The problem
After reading the entries below, copy word for word the lines from the first through the line containing "243 334 1170", and stop there.

<<<<

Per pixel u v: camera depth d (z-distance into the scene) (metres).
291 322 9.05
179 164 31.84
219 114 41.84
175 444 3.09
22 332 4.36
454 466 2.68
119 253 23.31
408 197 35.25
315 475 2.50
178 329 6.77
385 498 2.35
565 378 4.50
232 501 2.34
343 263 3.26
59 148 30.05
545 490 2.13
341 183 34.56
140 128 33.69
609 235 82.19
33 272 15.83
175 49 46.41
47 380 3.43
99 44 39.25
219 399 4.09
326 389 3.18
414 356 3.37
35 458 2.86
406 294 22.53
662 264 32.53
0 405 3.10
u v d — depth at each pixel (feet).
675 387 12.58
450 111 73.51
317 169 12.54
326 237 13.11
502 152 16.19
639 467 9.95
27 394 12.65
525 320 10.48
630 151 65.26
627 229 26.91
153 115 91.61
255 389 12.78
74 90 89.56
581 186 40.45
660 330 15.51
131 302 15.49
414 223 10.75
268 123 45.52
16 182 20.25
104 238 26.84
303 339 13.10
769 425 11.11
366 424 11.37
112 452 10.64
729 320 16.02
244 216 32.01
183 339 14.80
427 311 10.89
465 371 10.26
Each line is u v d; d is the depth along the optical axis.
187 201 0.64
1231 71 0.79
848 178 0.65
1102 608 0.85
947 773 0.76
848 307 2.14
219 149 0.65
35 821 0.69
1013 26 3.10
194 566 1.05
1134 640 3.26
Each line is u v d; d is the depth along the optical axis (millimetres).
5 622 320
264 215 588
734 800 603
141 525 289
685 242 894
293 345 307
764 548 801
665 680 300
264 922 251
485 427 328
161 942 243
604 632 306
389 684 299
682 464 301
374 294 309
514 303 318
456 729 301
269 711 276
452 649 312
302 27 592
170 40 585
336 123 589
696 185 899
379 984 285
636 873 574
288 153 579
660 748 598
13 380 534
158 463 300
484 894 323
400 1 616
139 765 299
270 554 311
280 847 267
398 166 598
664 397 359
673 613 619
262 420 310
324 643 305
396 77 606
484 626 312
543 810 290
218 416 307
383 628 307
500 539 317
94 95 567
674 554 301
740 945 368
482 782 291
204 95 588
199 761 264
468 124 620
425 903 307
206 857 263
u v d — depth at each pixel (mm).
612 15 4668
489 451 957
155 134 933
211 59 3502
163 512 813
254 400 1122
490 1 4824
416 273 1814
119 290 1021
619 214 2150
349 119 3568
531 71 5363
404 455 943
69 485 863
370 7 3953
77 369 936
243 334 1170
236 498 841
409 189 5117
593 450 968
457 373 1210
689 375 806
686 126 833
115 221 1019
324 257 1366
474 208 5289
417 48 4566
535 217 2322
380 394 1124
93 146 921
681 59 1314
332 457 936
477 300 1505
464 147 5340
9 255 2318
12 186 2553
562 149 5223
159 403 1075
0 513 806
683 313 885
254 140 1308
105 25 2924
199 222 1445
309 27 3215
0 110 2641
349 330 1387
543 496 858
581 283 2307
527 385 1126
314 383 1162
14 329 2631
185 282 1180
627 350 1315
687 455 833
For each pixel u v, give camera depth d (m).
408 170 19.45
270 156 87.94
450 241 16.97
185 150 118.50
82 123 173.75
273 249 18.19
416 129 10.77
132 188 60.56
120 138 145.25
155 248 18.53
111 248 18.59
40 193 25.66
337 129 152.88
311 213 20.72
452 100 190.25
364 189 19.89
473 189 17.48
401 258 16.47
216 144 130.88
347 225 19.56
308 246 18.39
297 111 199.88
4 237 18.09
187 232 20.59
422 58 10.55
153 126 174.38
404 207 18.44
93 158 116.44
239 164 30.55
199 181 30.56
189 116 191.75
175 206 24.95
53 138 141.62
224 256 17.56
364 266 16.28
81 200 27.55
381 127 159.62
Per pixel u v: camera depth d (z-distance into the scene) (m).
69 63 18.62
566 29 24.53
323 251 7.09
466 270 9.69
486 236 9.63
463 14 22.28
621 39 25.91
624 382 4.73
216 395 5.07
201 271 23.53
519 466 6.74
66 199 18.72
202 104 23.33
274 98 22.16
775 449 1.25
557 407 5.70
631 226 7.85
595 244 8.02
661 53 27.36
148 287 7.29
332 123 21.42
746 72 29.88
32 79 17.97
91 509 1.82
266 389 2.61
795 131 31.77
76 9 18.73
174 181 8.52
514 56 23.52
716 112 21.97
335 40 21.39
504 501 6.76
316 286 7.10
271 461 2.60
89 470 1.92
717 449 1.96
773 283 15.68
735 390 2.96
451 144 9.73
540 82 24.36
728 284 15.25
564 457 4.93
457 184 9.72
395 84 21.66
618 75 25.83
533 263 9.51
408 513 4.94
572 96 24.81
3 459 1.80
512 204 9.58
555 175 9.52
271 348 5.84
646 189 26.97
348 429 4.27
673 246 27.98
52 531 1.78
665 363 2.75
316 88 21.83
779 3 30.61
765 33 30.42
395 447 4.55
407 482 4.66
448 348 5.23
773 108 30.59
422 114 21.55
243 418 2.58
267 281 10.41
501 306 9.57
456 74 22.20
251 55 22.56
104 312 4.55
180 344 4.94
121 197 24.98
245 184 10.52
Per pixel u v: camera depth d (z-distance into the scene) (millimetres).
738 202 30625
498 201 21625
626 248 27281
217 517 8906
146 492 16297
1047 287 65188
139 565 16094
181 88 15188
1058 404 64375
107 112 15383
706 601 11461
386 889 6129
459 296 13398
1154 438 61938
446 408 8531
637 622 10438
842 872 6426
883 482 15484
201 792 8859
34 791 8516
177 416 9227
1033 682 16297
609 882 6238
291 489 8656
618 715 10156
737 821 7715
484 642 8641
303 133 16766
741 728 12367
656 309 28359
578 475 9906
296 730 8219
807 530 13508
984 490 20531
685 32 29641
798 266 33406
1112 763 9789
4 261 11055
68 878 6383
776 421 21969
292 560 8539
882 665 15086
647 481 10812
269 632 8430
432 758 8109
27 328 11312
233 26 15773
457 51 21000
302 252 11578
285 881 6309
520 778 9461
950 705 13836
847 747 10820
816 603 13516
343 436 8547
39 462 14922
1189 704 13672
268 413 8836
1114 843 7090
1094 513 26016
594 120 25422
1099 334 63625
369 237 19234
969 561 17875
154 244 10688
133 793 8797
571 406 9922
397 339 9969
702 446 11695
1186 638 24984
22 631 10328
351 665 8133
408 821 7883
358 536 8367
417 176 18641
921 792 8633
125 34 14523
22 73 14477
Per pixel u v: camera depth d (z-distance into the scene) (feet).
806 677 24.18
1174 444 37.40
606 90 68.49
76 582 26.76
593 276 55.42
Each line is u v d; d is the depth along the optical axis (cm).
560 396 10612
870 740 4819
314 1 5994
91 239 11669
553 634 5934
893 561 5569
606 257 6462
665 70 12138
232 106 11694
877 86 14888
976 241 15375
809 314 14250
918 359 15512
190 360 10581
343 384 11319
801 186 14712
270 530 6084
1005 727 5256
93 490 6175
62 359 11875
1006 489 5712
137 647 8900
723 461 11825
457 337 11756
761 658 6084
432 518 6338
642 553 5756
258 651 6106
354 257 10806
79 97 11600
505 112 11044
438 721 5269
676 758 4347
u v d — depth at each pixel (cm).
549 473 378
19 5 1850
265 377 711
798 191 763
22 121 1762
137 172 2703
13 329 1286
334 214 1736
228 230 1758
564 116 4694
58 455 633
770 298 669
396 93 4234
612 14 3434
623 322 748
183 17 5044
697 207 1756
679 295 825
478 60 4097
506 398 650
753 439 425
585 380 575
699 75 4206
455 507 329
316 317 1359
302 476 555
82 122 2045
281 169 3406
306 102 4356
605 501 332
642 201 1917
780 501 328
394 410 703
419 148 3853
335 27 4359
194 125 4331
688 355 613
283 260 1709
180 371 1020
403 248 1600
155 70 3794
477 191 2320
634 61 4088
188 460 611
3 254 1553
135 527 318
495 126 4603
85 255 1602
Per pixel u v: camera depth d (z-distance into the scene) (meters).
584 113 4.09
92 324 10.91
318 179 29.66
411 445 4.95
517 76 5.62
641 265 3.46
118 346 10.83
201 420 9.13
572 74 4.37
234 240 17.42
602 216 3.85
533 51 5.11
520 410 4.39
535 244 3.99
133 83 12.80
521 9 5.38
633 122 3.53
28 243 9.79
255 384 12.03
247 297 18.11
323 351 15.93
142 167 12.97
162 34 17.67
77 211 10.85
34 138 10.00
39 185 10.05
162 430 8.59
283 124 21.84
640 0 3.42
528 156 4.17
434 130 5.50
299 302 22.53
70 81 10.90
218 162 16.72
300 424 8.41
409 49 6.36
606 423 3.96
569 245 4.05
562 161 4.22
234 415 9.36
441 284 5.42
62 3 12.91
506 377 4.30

>>>>

Answer to this problem
Per pixel u v: camera depth d (z-distance into the scene) (metres).
291 322 9.05
179 164 31.84
219 114 41.84
175 444 3.09
22 332 4.36
454 466 2.68
119 253 23.31
408 197 35.25
315 475 2.50
178 329 6.77
385 498 2.35
565 378 4.50
232 501 2.34
343 263 3.26
59 148 30.05
545 490 2.13
341 183 34.56
140 128 33.69
609 235 82.19
33 272 15.83
175 49 46.41
47 380 3.43
99 44 39.25
219 399 4.09
326 389 3.18
414 356 3.37
35 458 2.86
406 294 22.53
662 264 32.53
0 405 3.10
u v d — depth at each pixel (feet).
675 387 12.58
450 111 73.51
317 169 12.54
326 237 13.11
502 152 16.19
639 467 9.95
27 394 12.65
525 320 10.48
630 151 65.26
627 229 26.91
153 115 91.61
255 389 12.78
74 90 89.56
581 186 40.45
660 330 15.51
131 302 15.49
414 223 10.75
268 123 45.52
16 182 20.25
104 238 26.84
303 339 13.10
769 425 11.11
366 424 11.37
112 452 10.64
729 320 16.02
244 216 32.01
183 339 14.80
427 311 10.89
465 371 10.26
Each line is u v d; d is the depth along the optical axis.
187 201 0.64
1231 71 0.79
848 178 0.65
1102 608 0.85
947 773 0.76
848 307 2.14
219 149 0.65
35 821 0.69
1013 26 3.10
194 566 1.05
1134 640 3.26
Each line is u v d; d is the depth along the optical axis (millimetres).
5 622 320
264 215 588
734 800 603
141 525 289
685 242 894
293 345 307
764 548 801
665 680 300
264 922 251
485 427 328
161 942 243
604 632 306
389 684 299
682 464 301
374 294 309
514 303 318
456 729 301
269 711 276
452 649 312
302 27 592
170 40 585
336 123 589
696 185 899
379 984 285
636 873 574
288 153 579
660 748 598
13 380 534
158 463 300
484 894 323
400 1 616
139 765 299
270 554 311
280 847 267
398 166 598
664 397 359
673 613 619
262 420 310
324 643 305
396 77 606
484 626 312
543 810 290
218 416 307
383 628 307
500 539 317
94 95 567
674 554 301
740 945 368
482 782 291
204 95 588
199 761 264
468 124 620
425 903 307
206 857 263
u v d — depth at each pixel (mm).
612 15 4668
489 451 957
155 134 933
211 59 3502
163 512 813
254 400 1122
490 1 4824
416 273 1814
119 290 1021
619 214 2150
349 119 3568
531 71 5363
404 455 943
69 485 863
370 7 3953
77 369 936
243 334 1170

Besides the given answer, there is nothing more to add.